• Endodontics

  • Root Canal Therapy

    Root canal therapy or endodontic treatment can often be performed in one or two visits. First of all the endodontist examines and x-rays the tooth then administers local anesthetic. After the tooth gets numb a protective sheet is put over the area to isolate saliva from the tooth during the procedure.

    Then an opening in the crown is made to clean up the pulp, from the pulp chamber and root canals, and to shape the space for filling it.

    After the space is cleaned the root canals are filled with biocompatible material. A gutta percha is placed with an adhesive cement to ensure complete sealing of the root canal. In most cases, a temporary filling is placed to close the opening.
    The patient will eventually have a crown or other restoration placed on the tooth to protect and restore it to full function. If the tooth lacks sufficient structure a post may be put inside for restoration.
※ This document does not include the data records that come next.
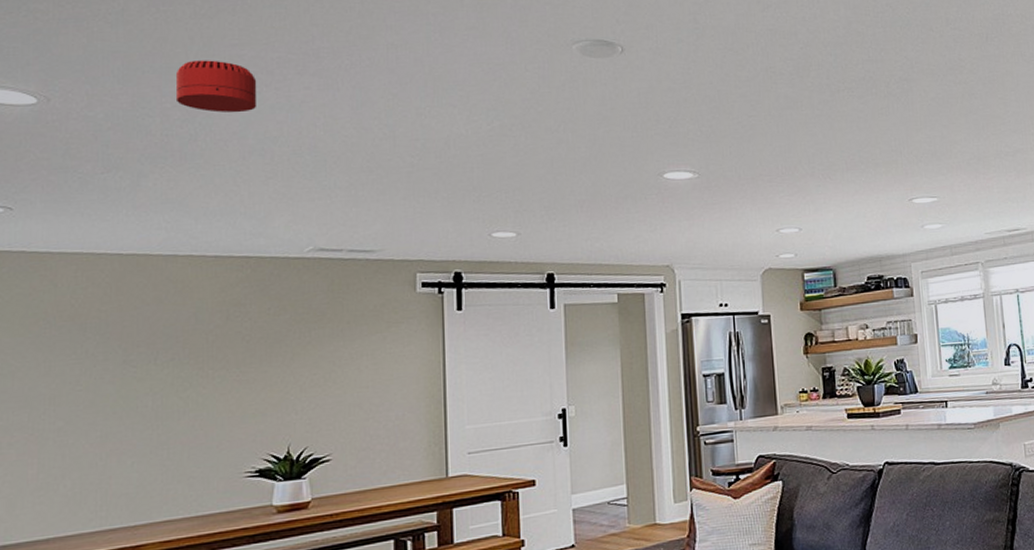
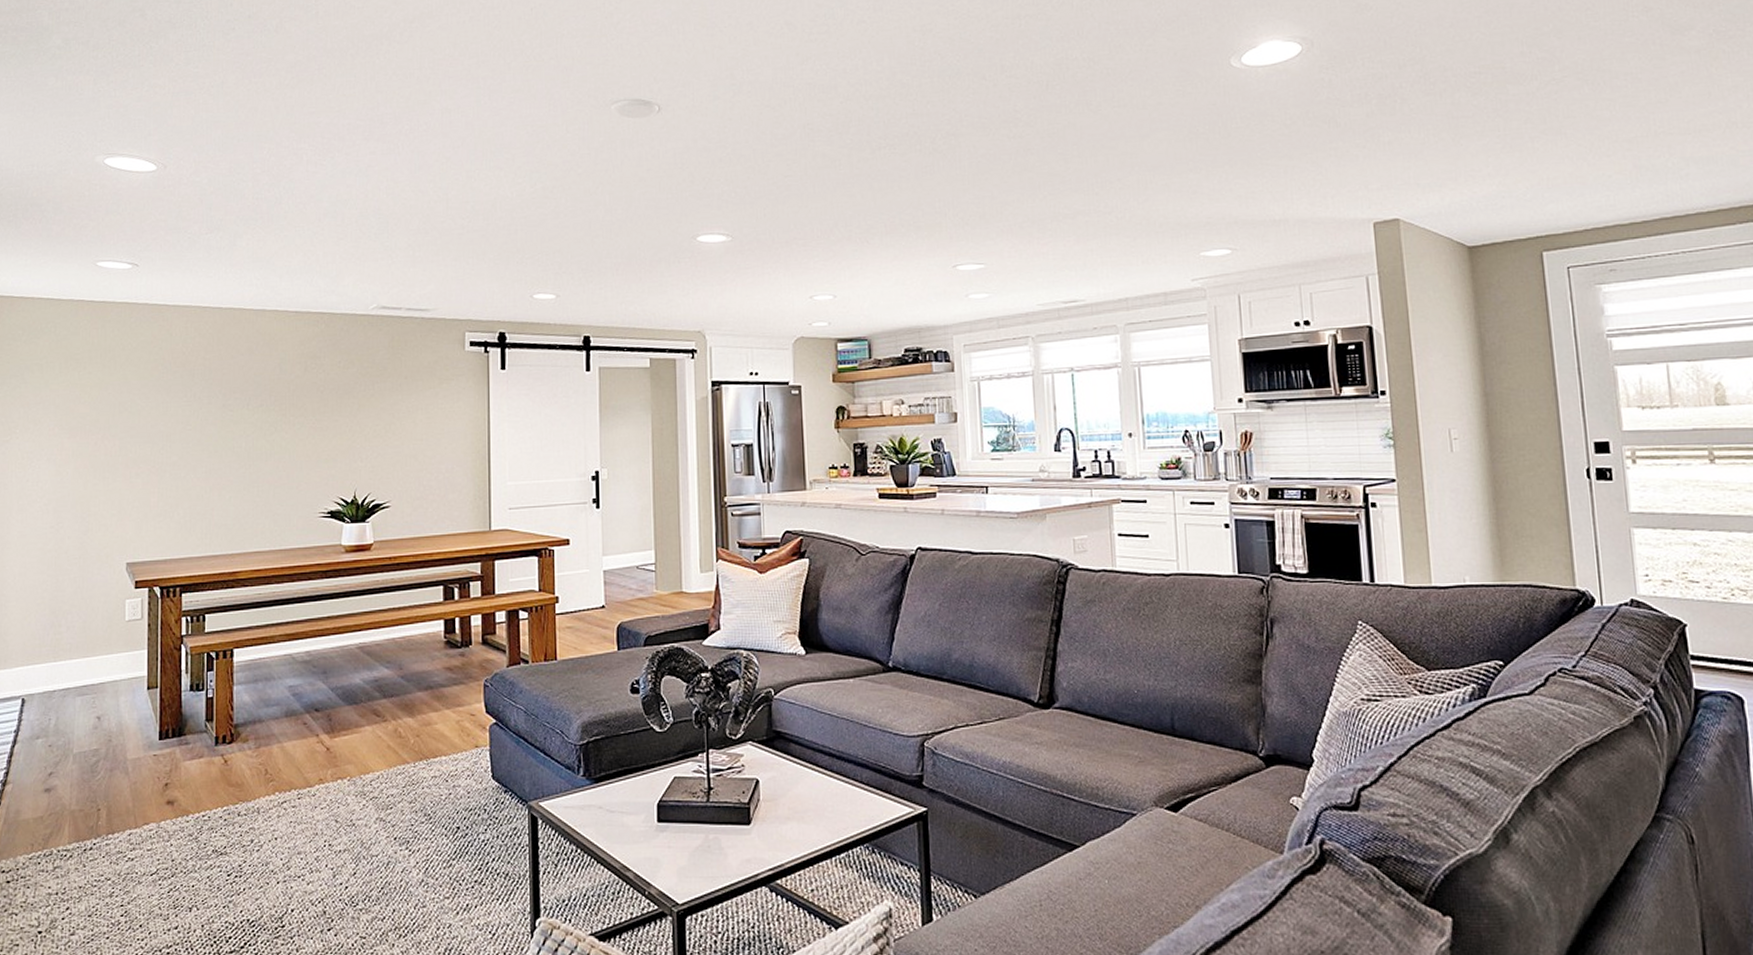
smoke detector: present [175,60,257,113] -> none [264,127,331,178]

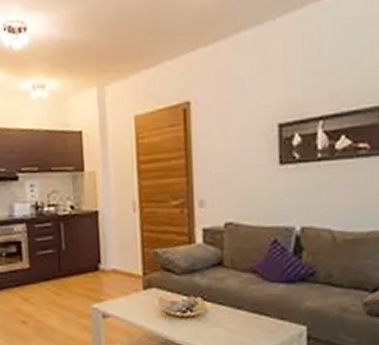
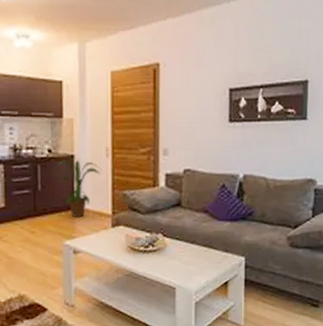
house plant: none [80,209,129,279] -> present [57,153,102,218]

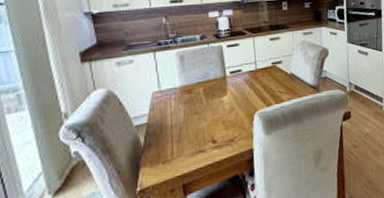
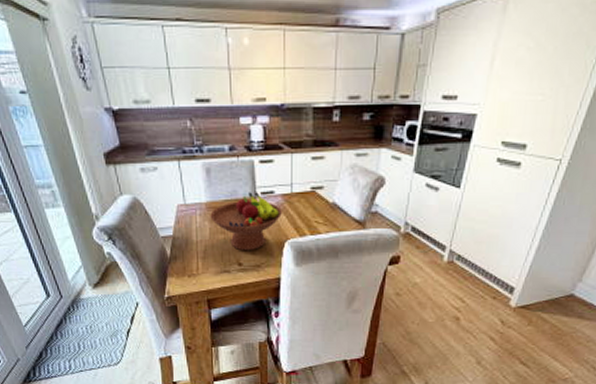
fruit bowl: none [184,72,251,128] -> present [210,192,283,251]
     Endodontic Retreatment

    An endodontic treatment (root canal) can last as long as other natural teeth. In some cases, however, a tooth that has received endodontic treatment fails to heal. In occasions the tooth becomes painful or diseased months or even years after successful treatment. Another endodontic treatment will be the key to save your tooth.

    Reasons For A Retreatment

    (1) Narrow or curved canals were not treated during the initial procedure.

    (2) Complicated canal anatomy went undetected in the first procedure.

    (3) The placement of the crown or other restoration was delayed following the endodontic treatment.

    (4) The restoration did not prevent salivary contamination to the inside tooth. Human saliva is full of bacteria, which can cause disease if it finds its way into the root canal system.